I decided it was the better part of valor to wait until she was and went over to the stacks to look for Browning myself.

The Complete Works wasn’t there, and I couldn’t remember the name of the book Billy Ray had suggested. I pulled out two books by Willa Cather, who knew what prairie cooking had actually been like, and Far from the Madding Crowd, which I remembered as having sheep in it, and then wandered around, trying to remember the name of Billy Ray’s book and hoping for inspiration.

Libraries have been responsible for a lot of significant scientific breakthroughs. Darwin was reading Malthus for recreation (which should tell you something about Darwin), and Alfred Wegener was wandering around the Marburg University library, idly spinning the globe and browsing through scientific papers, when he got the idea of continental drift. But nothing came to me, not even the name of Billy Ray’s book. I went over to the business section to see if I would remember the name of the book when I saw it.

Something about narrowing the focus, eliminating all the peripherals. “It can only have one cause, right?” Billy Ray had said.

Wrong. In a linear system it might, but hair-bobbing wasn’t like sheep mange. It was like one of Bennett’s chaotic systems. There were dozens of variables, and all of them were important. They fed into each other, iterating and reiterating, crossing and colliding, affecting each other in ways no one would expect. Maybe the problem wasn’t that I had too many causes, but that I didn’t have enough. I went over to the nine hundreds and checked out Those Crazy Twenties; Flappers, Flivvers, and Flagpole-Sitters; and The 1920’s: A Sociological Study, and as many other books on the twenties as I could carry, and took them up to the desk.

“I show an overdue book for you,” the girl said. “It’s four weeks overdue.”

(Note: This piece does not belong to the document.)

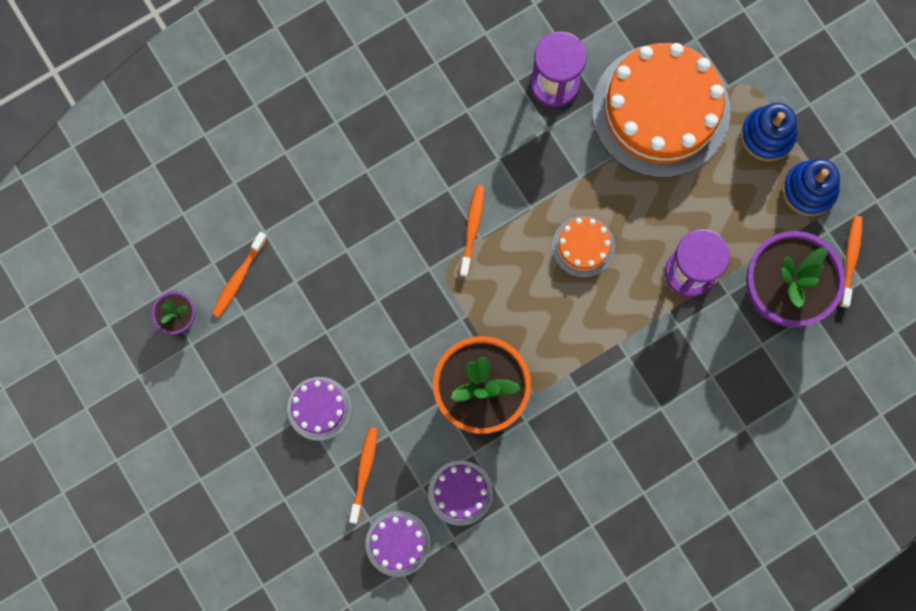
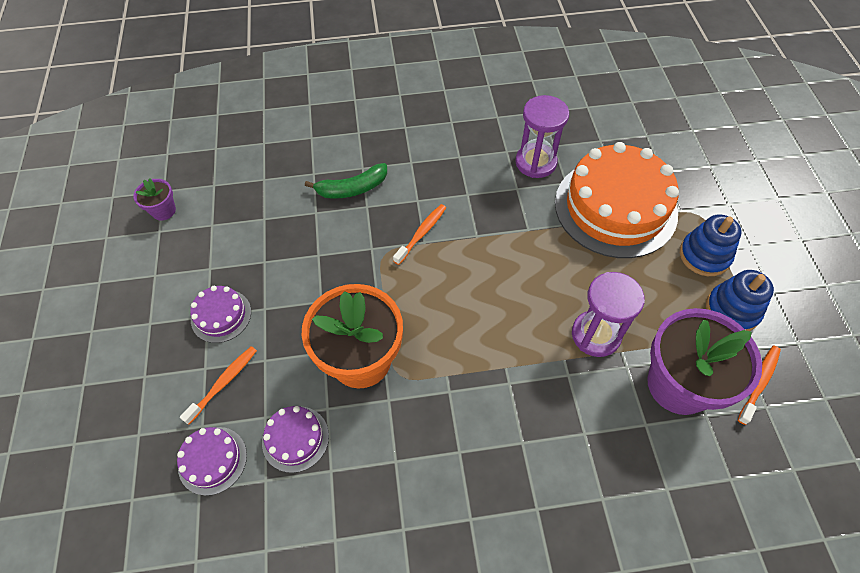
camera: 25 degrees right, 20 degrees down
orange toothbrush [212,232,267,318] -> none
orange cake [552,216,615,278] -> none
none -> green banana [305,163,387,199]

I went home, excited for the first time that I was on the right track, and started work on the new variables.

The twenties had been awash in fads: jazz, hip flasks, rolled-down stockings, dance crazes, raccoon coats, mah-jongg, running marathons, dance marathons, kissing marathons, Stutz Bearcats, flagpole-sitting, tree-sitting, crossword puzzles. And somewhere in all those rouged knees and rain slickers and rocking-chair derbies was the trigger that had set off the hair-bobbing craze.

I worked until very late and then went to bed with Far from the Madding Crowd. I was right. It was about sheep. And fads. In Chapter Five one of the sheep fell over a cliff, and the others followed, plummeting one after the other onto the rocks below.